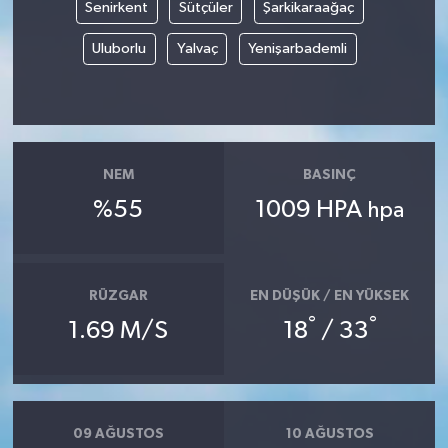
Senirkent
Sütçüler
Şarkikaraağaç
Uluborlu
Yalvaç
Yenişarbademli
NEM
BASINÇ
%55
1009 HPA
hpa
RÜZGAR
EN DÜŞÜK / EN YÜKSEK
°
°
1.69 M/S
18
/ 33
09 AĞUSTOS
10 AĞUSTOS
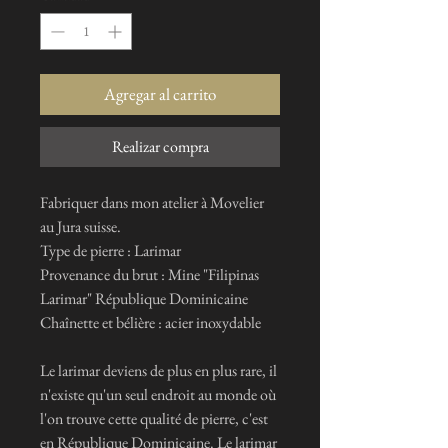
Agregar al carrito
Realizar compra
Fabriquer dans mon atelier à Movelier
au Jura suisse.
Type de pierre : Larimar
Provenance du brut : Mine "Filipinas
Larimar" République Dominicaine
Chaînette et bélière : acier inoxydable
Le larimar deviens de plus en plus rare, il
n'existe qu'un seul endroit au monde où
l'on trouve cette qualité de pierre, c'est
en République Dominicaine. Le larimar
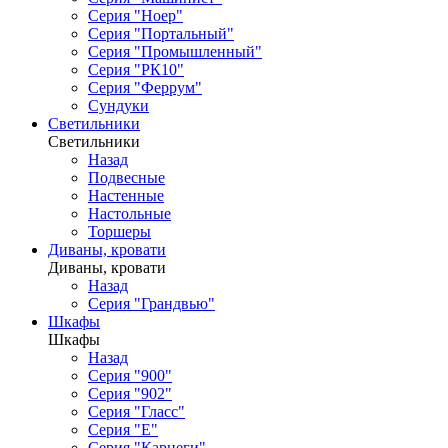
Серия "Ноер"
Серия "Портальный"
Серия "Промышленный"
Серия "РК10"
Серия "Феррум"
Сундуки
Светильники
Светильники
Назад
Подвесные
Настенные
Настольные
Торшеры
Диваны, кровати
Диваны, кровати
Назад
Серия "Грандвью"
Шкафы
Шкафы
Назад
Серия "900"
Серия "902"
Серия "Гласс"
Серия "Е"
Серия "Карнеги"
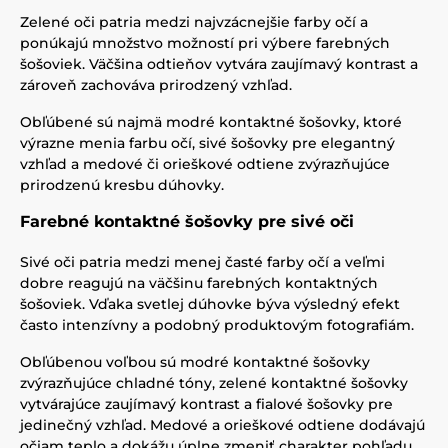
Zelené oči patria medzi najvzácnejšie farby očí a
ponúkajú množstvo možností pri výbere farebných
šošoviek. Väčšina odtieňov vytvára zaujímavý kontrast a
zároveň zachováva prirodzený vzhľad.
Obľúbené sú najmä modré kontaktné šošovky, ktoré
výrazne menia farbu očí, sivé šošovky pre elegantný
vzhľad a medové či orieškové odtiene zvýrazňujúce
prirodzenú kresbu dúhovky.
Farebné kontaktné šošovky pre sivé oči
Sivé oči patria medzi menej časté farby očí a veľmi
dobre reagujú na väčšinu farebných kontaktných
šošoviek. Vďaka svetlej dúhovke býva výsledný efekt
často intenzívny a podobný produktovým fotografiám.
Obľúbenou voľbou sú modré kontaktné šošovky
zvýrazňujúce chladné tóny, zelené kontaktné šošovky
vytvárajúce zaujímavý kontrast a fialové šošovky pre
jedinečný vzhľad. Medové a orieškové odtiene dodávajú
očiam teplo a dokážu úplne zmeniť charakter pohľadu.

- _Aim of the exercise_
Reproduce the text of all the records, substituting "Вернуться" for every occurrence of "Назад" and keeping everything else unchanged. Omit the pictures.

- _Result of the exercise_
Senirkent
Sütçüler
Şarkikaraağaç
Uluborlu
Yalvaç
Yenişarbademli
NEM
BASINÇ
%55
1009 HPA
hpa
RÜZGAR
EN DÜŞÜK / EN YÜKSEK
°
°
1.69 M/S
18
/ 33
09 AĞUSTOS
10 AĞUSTOS
Agregar al carrito
Realizar compra
Fabriquer dans mon atelier à Movelier
au Jura suisse.
Type de pierre : Larimar
Provenance du brut : Mine "Filipinas
Larimar" République Dominicaine
Chaînette et bélière : acier inoxydable
Le larimar deviens de plus en plus rare, il
n'existe qu'un seul endroit au monde où
l'on trouve cette qualité de pierre, c'est
en République Dominicaine. Le larimar
Серия "Ноер"
Серия "Портальный"
Серия "Промышленный"
Серия "РК10"
Серия "Феррум"
Сундуки
Светильники
Светильники
Вернуться
Подвесные
Настенные
Настольные
Торшеры
Диваны, кровати
Диваны, кровати
Вернуться
Серия "Грандвью"
Шкафы
Шкафы
Вернуться
Серия "900"
Серия "902"
Серия "Гласс"
Серия "Е"
Серия "Карнеги"
Zelené oči patria medzi najvzácnejšie farby očí a
ponúkajú množstvo možností pri výbere farebných
šošoviek. Väčšina odtieňov vytvára zaujímavý kontrast a
zároveň zachováva prirodzený vzhľad.
Obľúbené sú najmä modré kontaktné šošovky, ktoré
výrazne menia farbu očí, sivé šošovky pre elegantný
vzhľad a medové či orieškové odtiene zvýrazňujúce
prirodzenú kresbu dúhovky.
Farebné kontaktné šošovky pre sivé oči
Sivé oči patria medzi menej časté farby očí a veľmi
dobre reagujú na väčšinu farebných kontaktných
šošoviek. Vďaka svetlej dúhovke býva výsledný efekt
často intenzívny a podobný produktovým fotografiám.
Obľúbenou voľbou sú modré kontaktné šošovky
zvýrazňujúce chladné tóny, zelené kontaktné šošovky
vytvárajúce zaujímavý kontrast a fialové šošovky pre
jedinečný vzhľad. Medové a orieškové odtiene dodávajú
očiam teplo a dokážu úplne zmeniť charakter pohľadu.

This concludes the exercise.